Throughput is the number of actions per unit time.
Generally, you want to maximize throughput for acceptable latency.
Performance Requirements
- Scale
- Latency
- Consistency
- Uptime
- Reliability (data loss scenarios)
- Fail open / Fail closed
Approach to System Design Interviews
- Clarify requirements
- Functional Requirements
- Performance Requirements
- APIs
- Back of the envelope estimations
- Data Model
- High level design
- Individual component design
- Monitoring & Observability & Alerting
CPU vs Core
The core is the processor part of the CPU. In the past, each CPU had a single processor (a single core). Now a single CPU can have multiple processors.
CAP Theorem
Consistency, Availability, Partition Tolerance
You can only have two
Strong Consistency
Every read receives the most recent write or an error
Data is the same across the cluster so you can read and write to/from any node and get the same data
Availability
Ability to access the cluster even if a node in the cluster goes down
Every request receives a response but the response may not reflect the most recent data
Partition Tolerance
A partition means two nodes in the cluster are unable to communicate with one another
Partition tolerance means the system continues to operate even if there is a communication failure (a partition) between nodes due to network failures
Since networks aren’t reliable, you need to support partition tolerance.
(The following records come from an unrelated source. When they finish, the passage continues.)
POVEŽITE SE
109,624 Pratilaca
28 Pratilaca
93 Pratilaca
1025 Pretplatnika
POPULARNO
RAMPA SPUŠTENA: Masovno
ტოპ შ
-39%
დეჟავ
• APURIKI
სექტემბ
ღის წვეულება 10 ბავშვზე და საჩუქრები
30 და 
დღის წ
That means the tradeoff becomes between consistency and availability.
Consistency and partition tolerance
CP system
Waiting for a response from a partitioned node might result in a timeout or an error. Good choice if your business requires atomic reads and writes.
Consistency and Availability
CA system
Not possible unless you’re ok with losing data once the network failure (the partition) is resolved
Since network failures are inevitable, the real tradeoff is between consistency and availability
Availability and partition tolerance
The response returns the most readily available version of the data available on any node (which might not reflect the most recent write). Good choice is you need eventual consistency or when the system needs to continue working despite errors.
Weak consistency
After a write, reads may or may not see it. A best effort approach is taken.
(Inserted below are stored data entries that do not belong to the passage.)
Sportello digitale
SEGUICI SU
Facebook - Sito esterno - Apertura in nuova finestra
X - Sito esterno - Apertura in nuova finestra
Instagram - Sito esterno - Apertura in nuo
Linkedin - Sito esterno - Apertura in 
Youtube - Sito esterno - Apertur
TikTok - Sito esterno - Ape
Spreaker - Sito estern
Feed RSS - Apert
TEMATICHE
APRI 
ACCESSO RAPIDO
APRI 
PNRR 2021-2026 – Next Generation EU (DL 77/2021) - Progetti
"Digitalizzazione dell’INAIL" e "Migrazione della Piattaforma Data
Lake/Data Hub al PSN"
Examples: VoIP, video chat, realtime multiplayer games. If you lose reception for a few minutes, when you reconnect you don’t hear what you missed.
Eventual consistency
After a write, reads will eventually see it. Data is replicated async. Works well in highly available systems.
Examples: DNS, Email
Strong consistency
After a write, reads with see it. Data is replicated synchronously.
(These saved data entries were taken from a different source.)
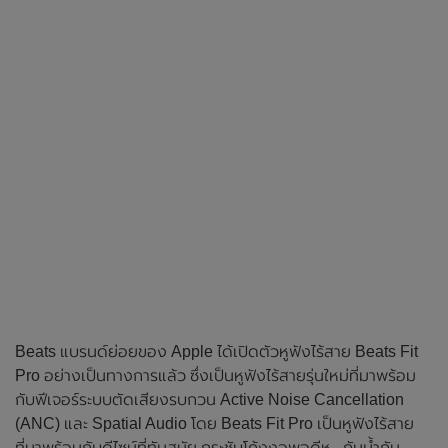
Beats แบรนด์ย่อยของ Apple ได้เปิดตัวหูฟังไร้สาย Beats Fit
Pro อย่างเป็นทางการแล้ว ซึ่งเป็นหูฟังไร้สายรุ่นใหม่ที่มาพร้อม
กับฟีเจอร์ระบบตัดเสียงรบกวน Active Noise Cancellation
(ANC) และ Spatial Audio โดย Beats Fit Pro เป็นหูฟังไร้สาย
ที่มาพร้อมกับดีไซน์ที่ทันสมัย กระชับโค้งงอพอดีหู , กันน้ำกัน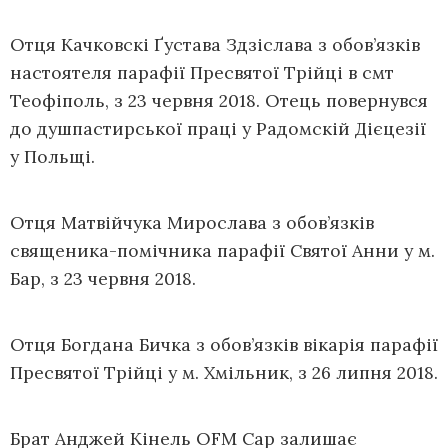
Отця Качковскі Ґустава Здзіслава з обов’язків
настоятеля парафії Пресвятої Трійці в смт
Теофіполь, з 23 червня 2018. Отець повернувся
до душпастирської праці у Радомскій Дієцезії
у Польщі.
Отця Матвійчука Мирослава з обов’язків
священика-помічника парафії Святої Анни у м.
Бар, з 23 червня 2018.
Отця Богдана Бичка з обов’язків вікарія парафії
Пресвятої Трійці у м. Хмільник, з 26 липня 2018.
Брат Анджей Кінель OFM Cap залишає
Examples: transaction based systems
High Availability Patterns
Fail-over and replication
These are complimentary, not mutually exclusive
Active-passive failover
Also referred to as master slave
If the active server stops sending heartbeats, the passive server takes over.
Only the active server handles traffic
Active-active failover
Both servers are managing traffic with the load spread between them.
Also called master-master failover
99.9% uptime (three nines)
Just under 9 hours downtime a year (8h 45 min)
99.999% uptime (five nines)
5 minutes per year
99.99% uptime (four nines)
Just under 1 hour a year (52 min)
Spanner
GCP high availability global SQL database
Not truly CAP but truly high availability (5 9s). One failure in 10^5 reads or writes.
In the event of partitions, Spanner becomes CP.
Vertical partitioning
- Some columns are moved to new tables. Each table contains the same number of rows but fewer column
- Can be used to isolate rarely used columns
Horizontal partitioning
- also known as sharding
- it divides a table into multiple smaller tables. Each table is a separate data store, and it contains the same number of columns, but fewer rows
Horizontal Sharding Pros & Cons
Pros
- Facilitate horizontal scaling. Sharding facilitates the possibility of adding more machines to spread out the load.
- Reduces response time. By sharding one table into multiple tables, queries go over fewer rows, and results are returned much more quickly.
Cons
- The order by operation is more complicated. Usually, we need to fetch data from different shards and sort the data in the application’s code.
- Uneven distribution. Hot spots. Some shards may contain more data than others (this is also called the hotspot).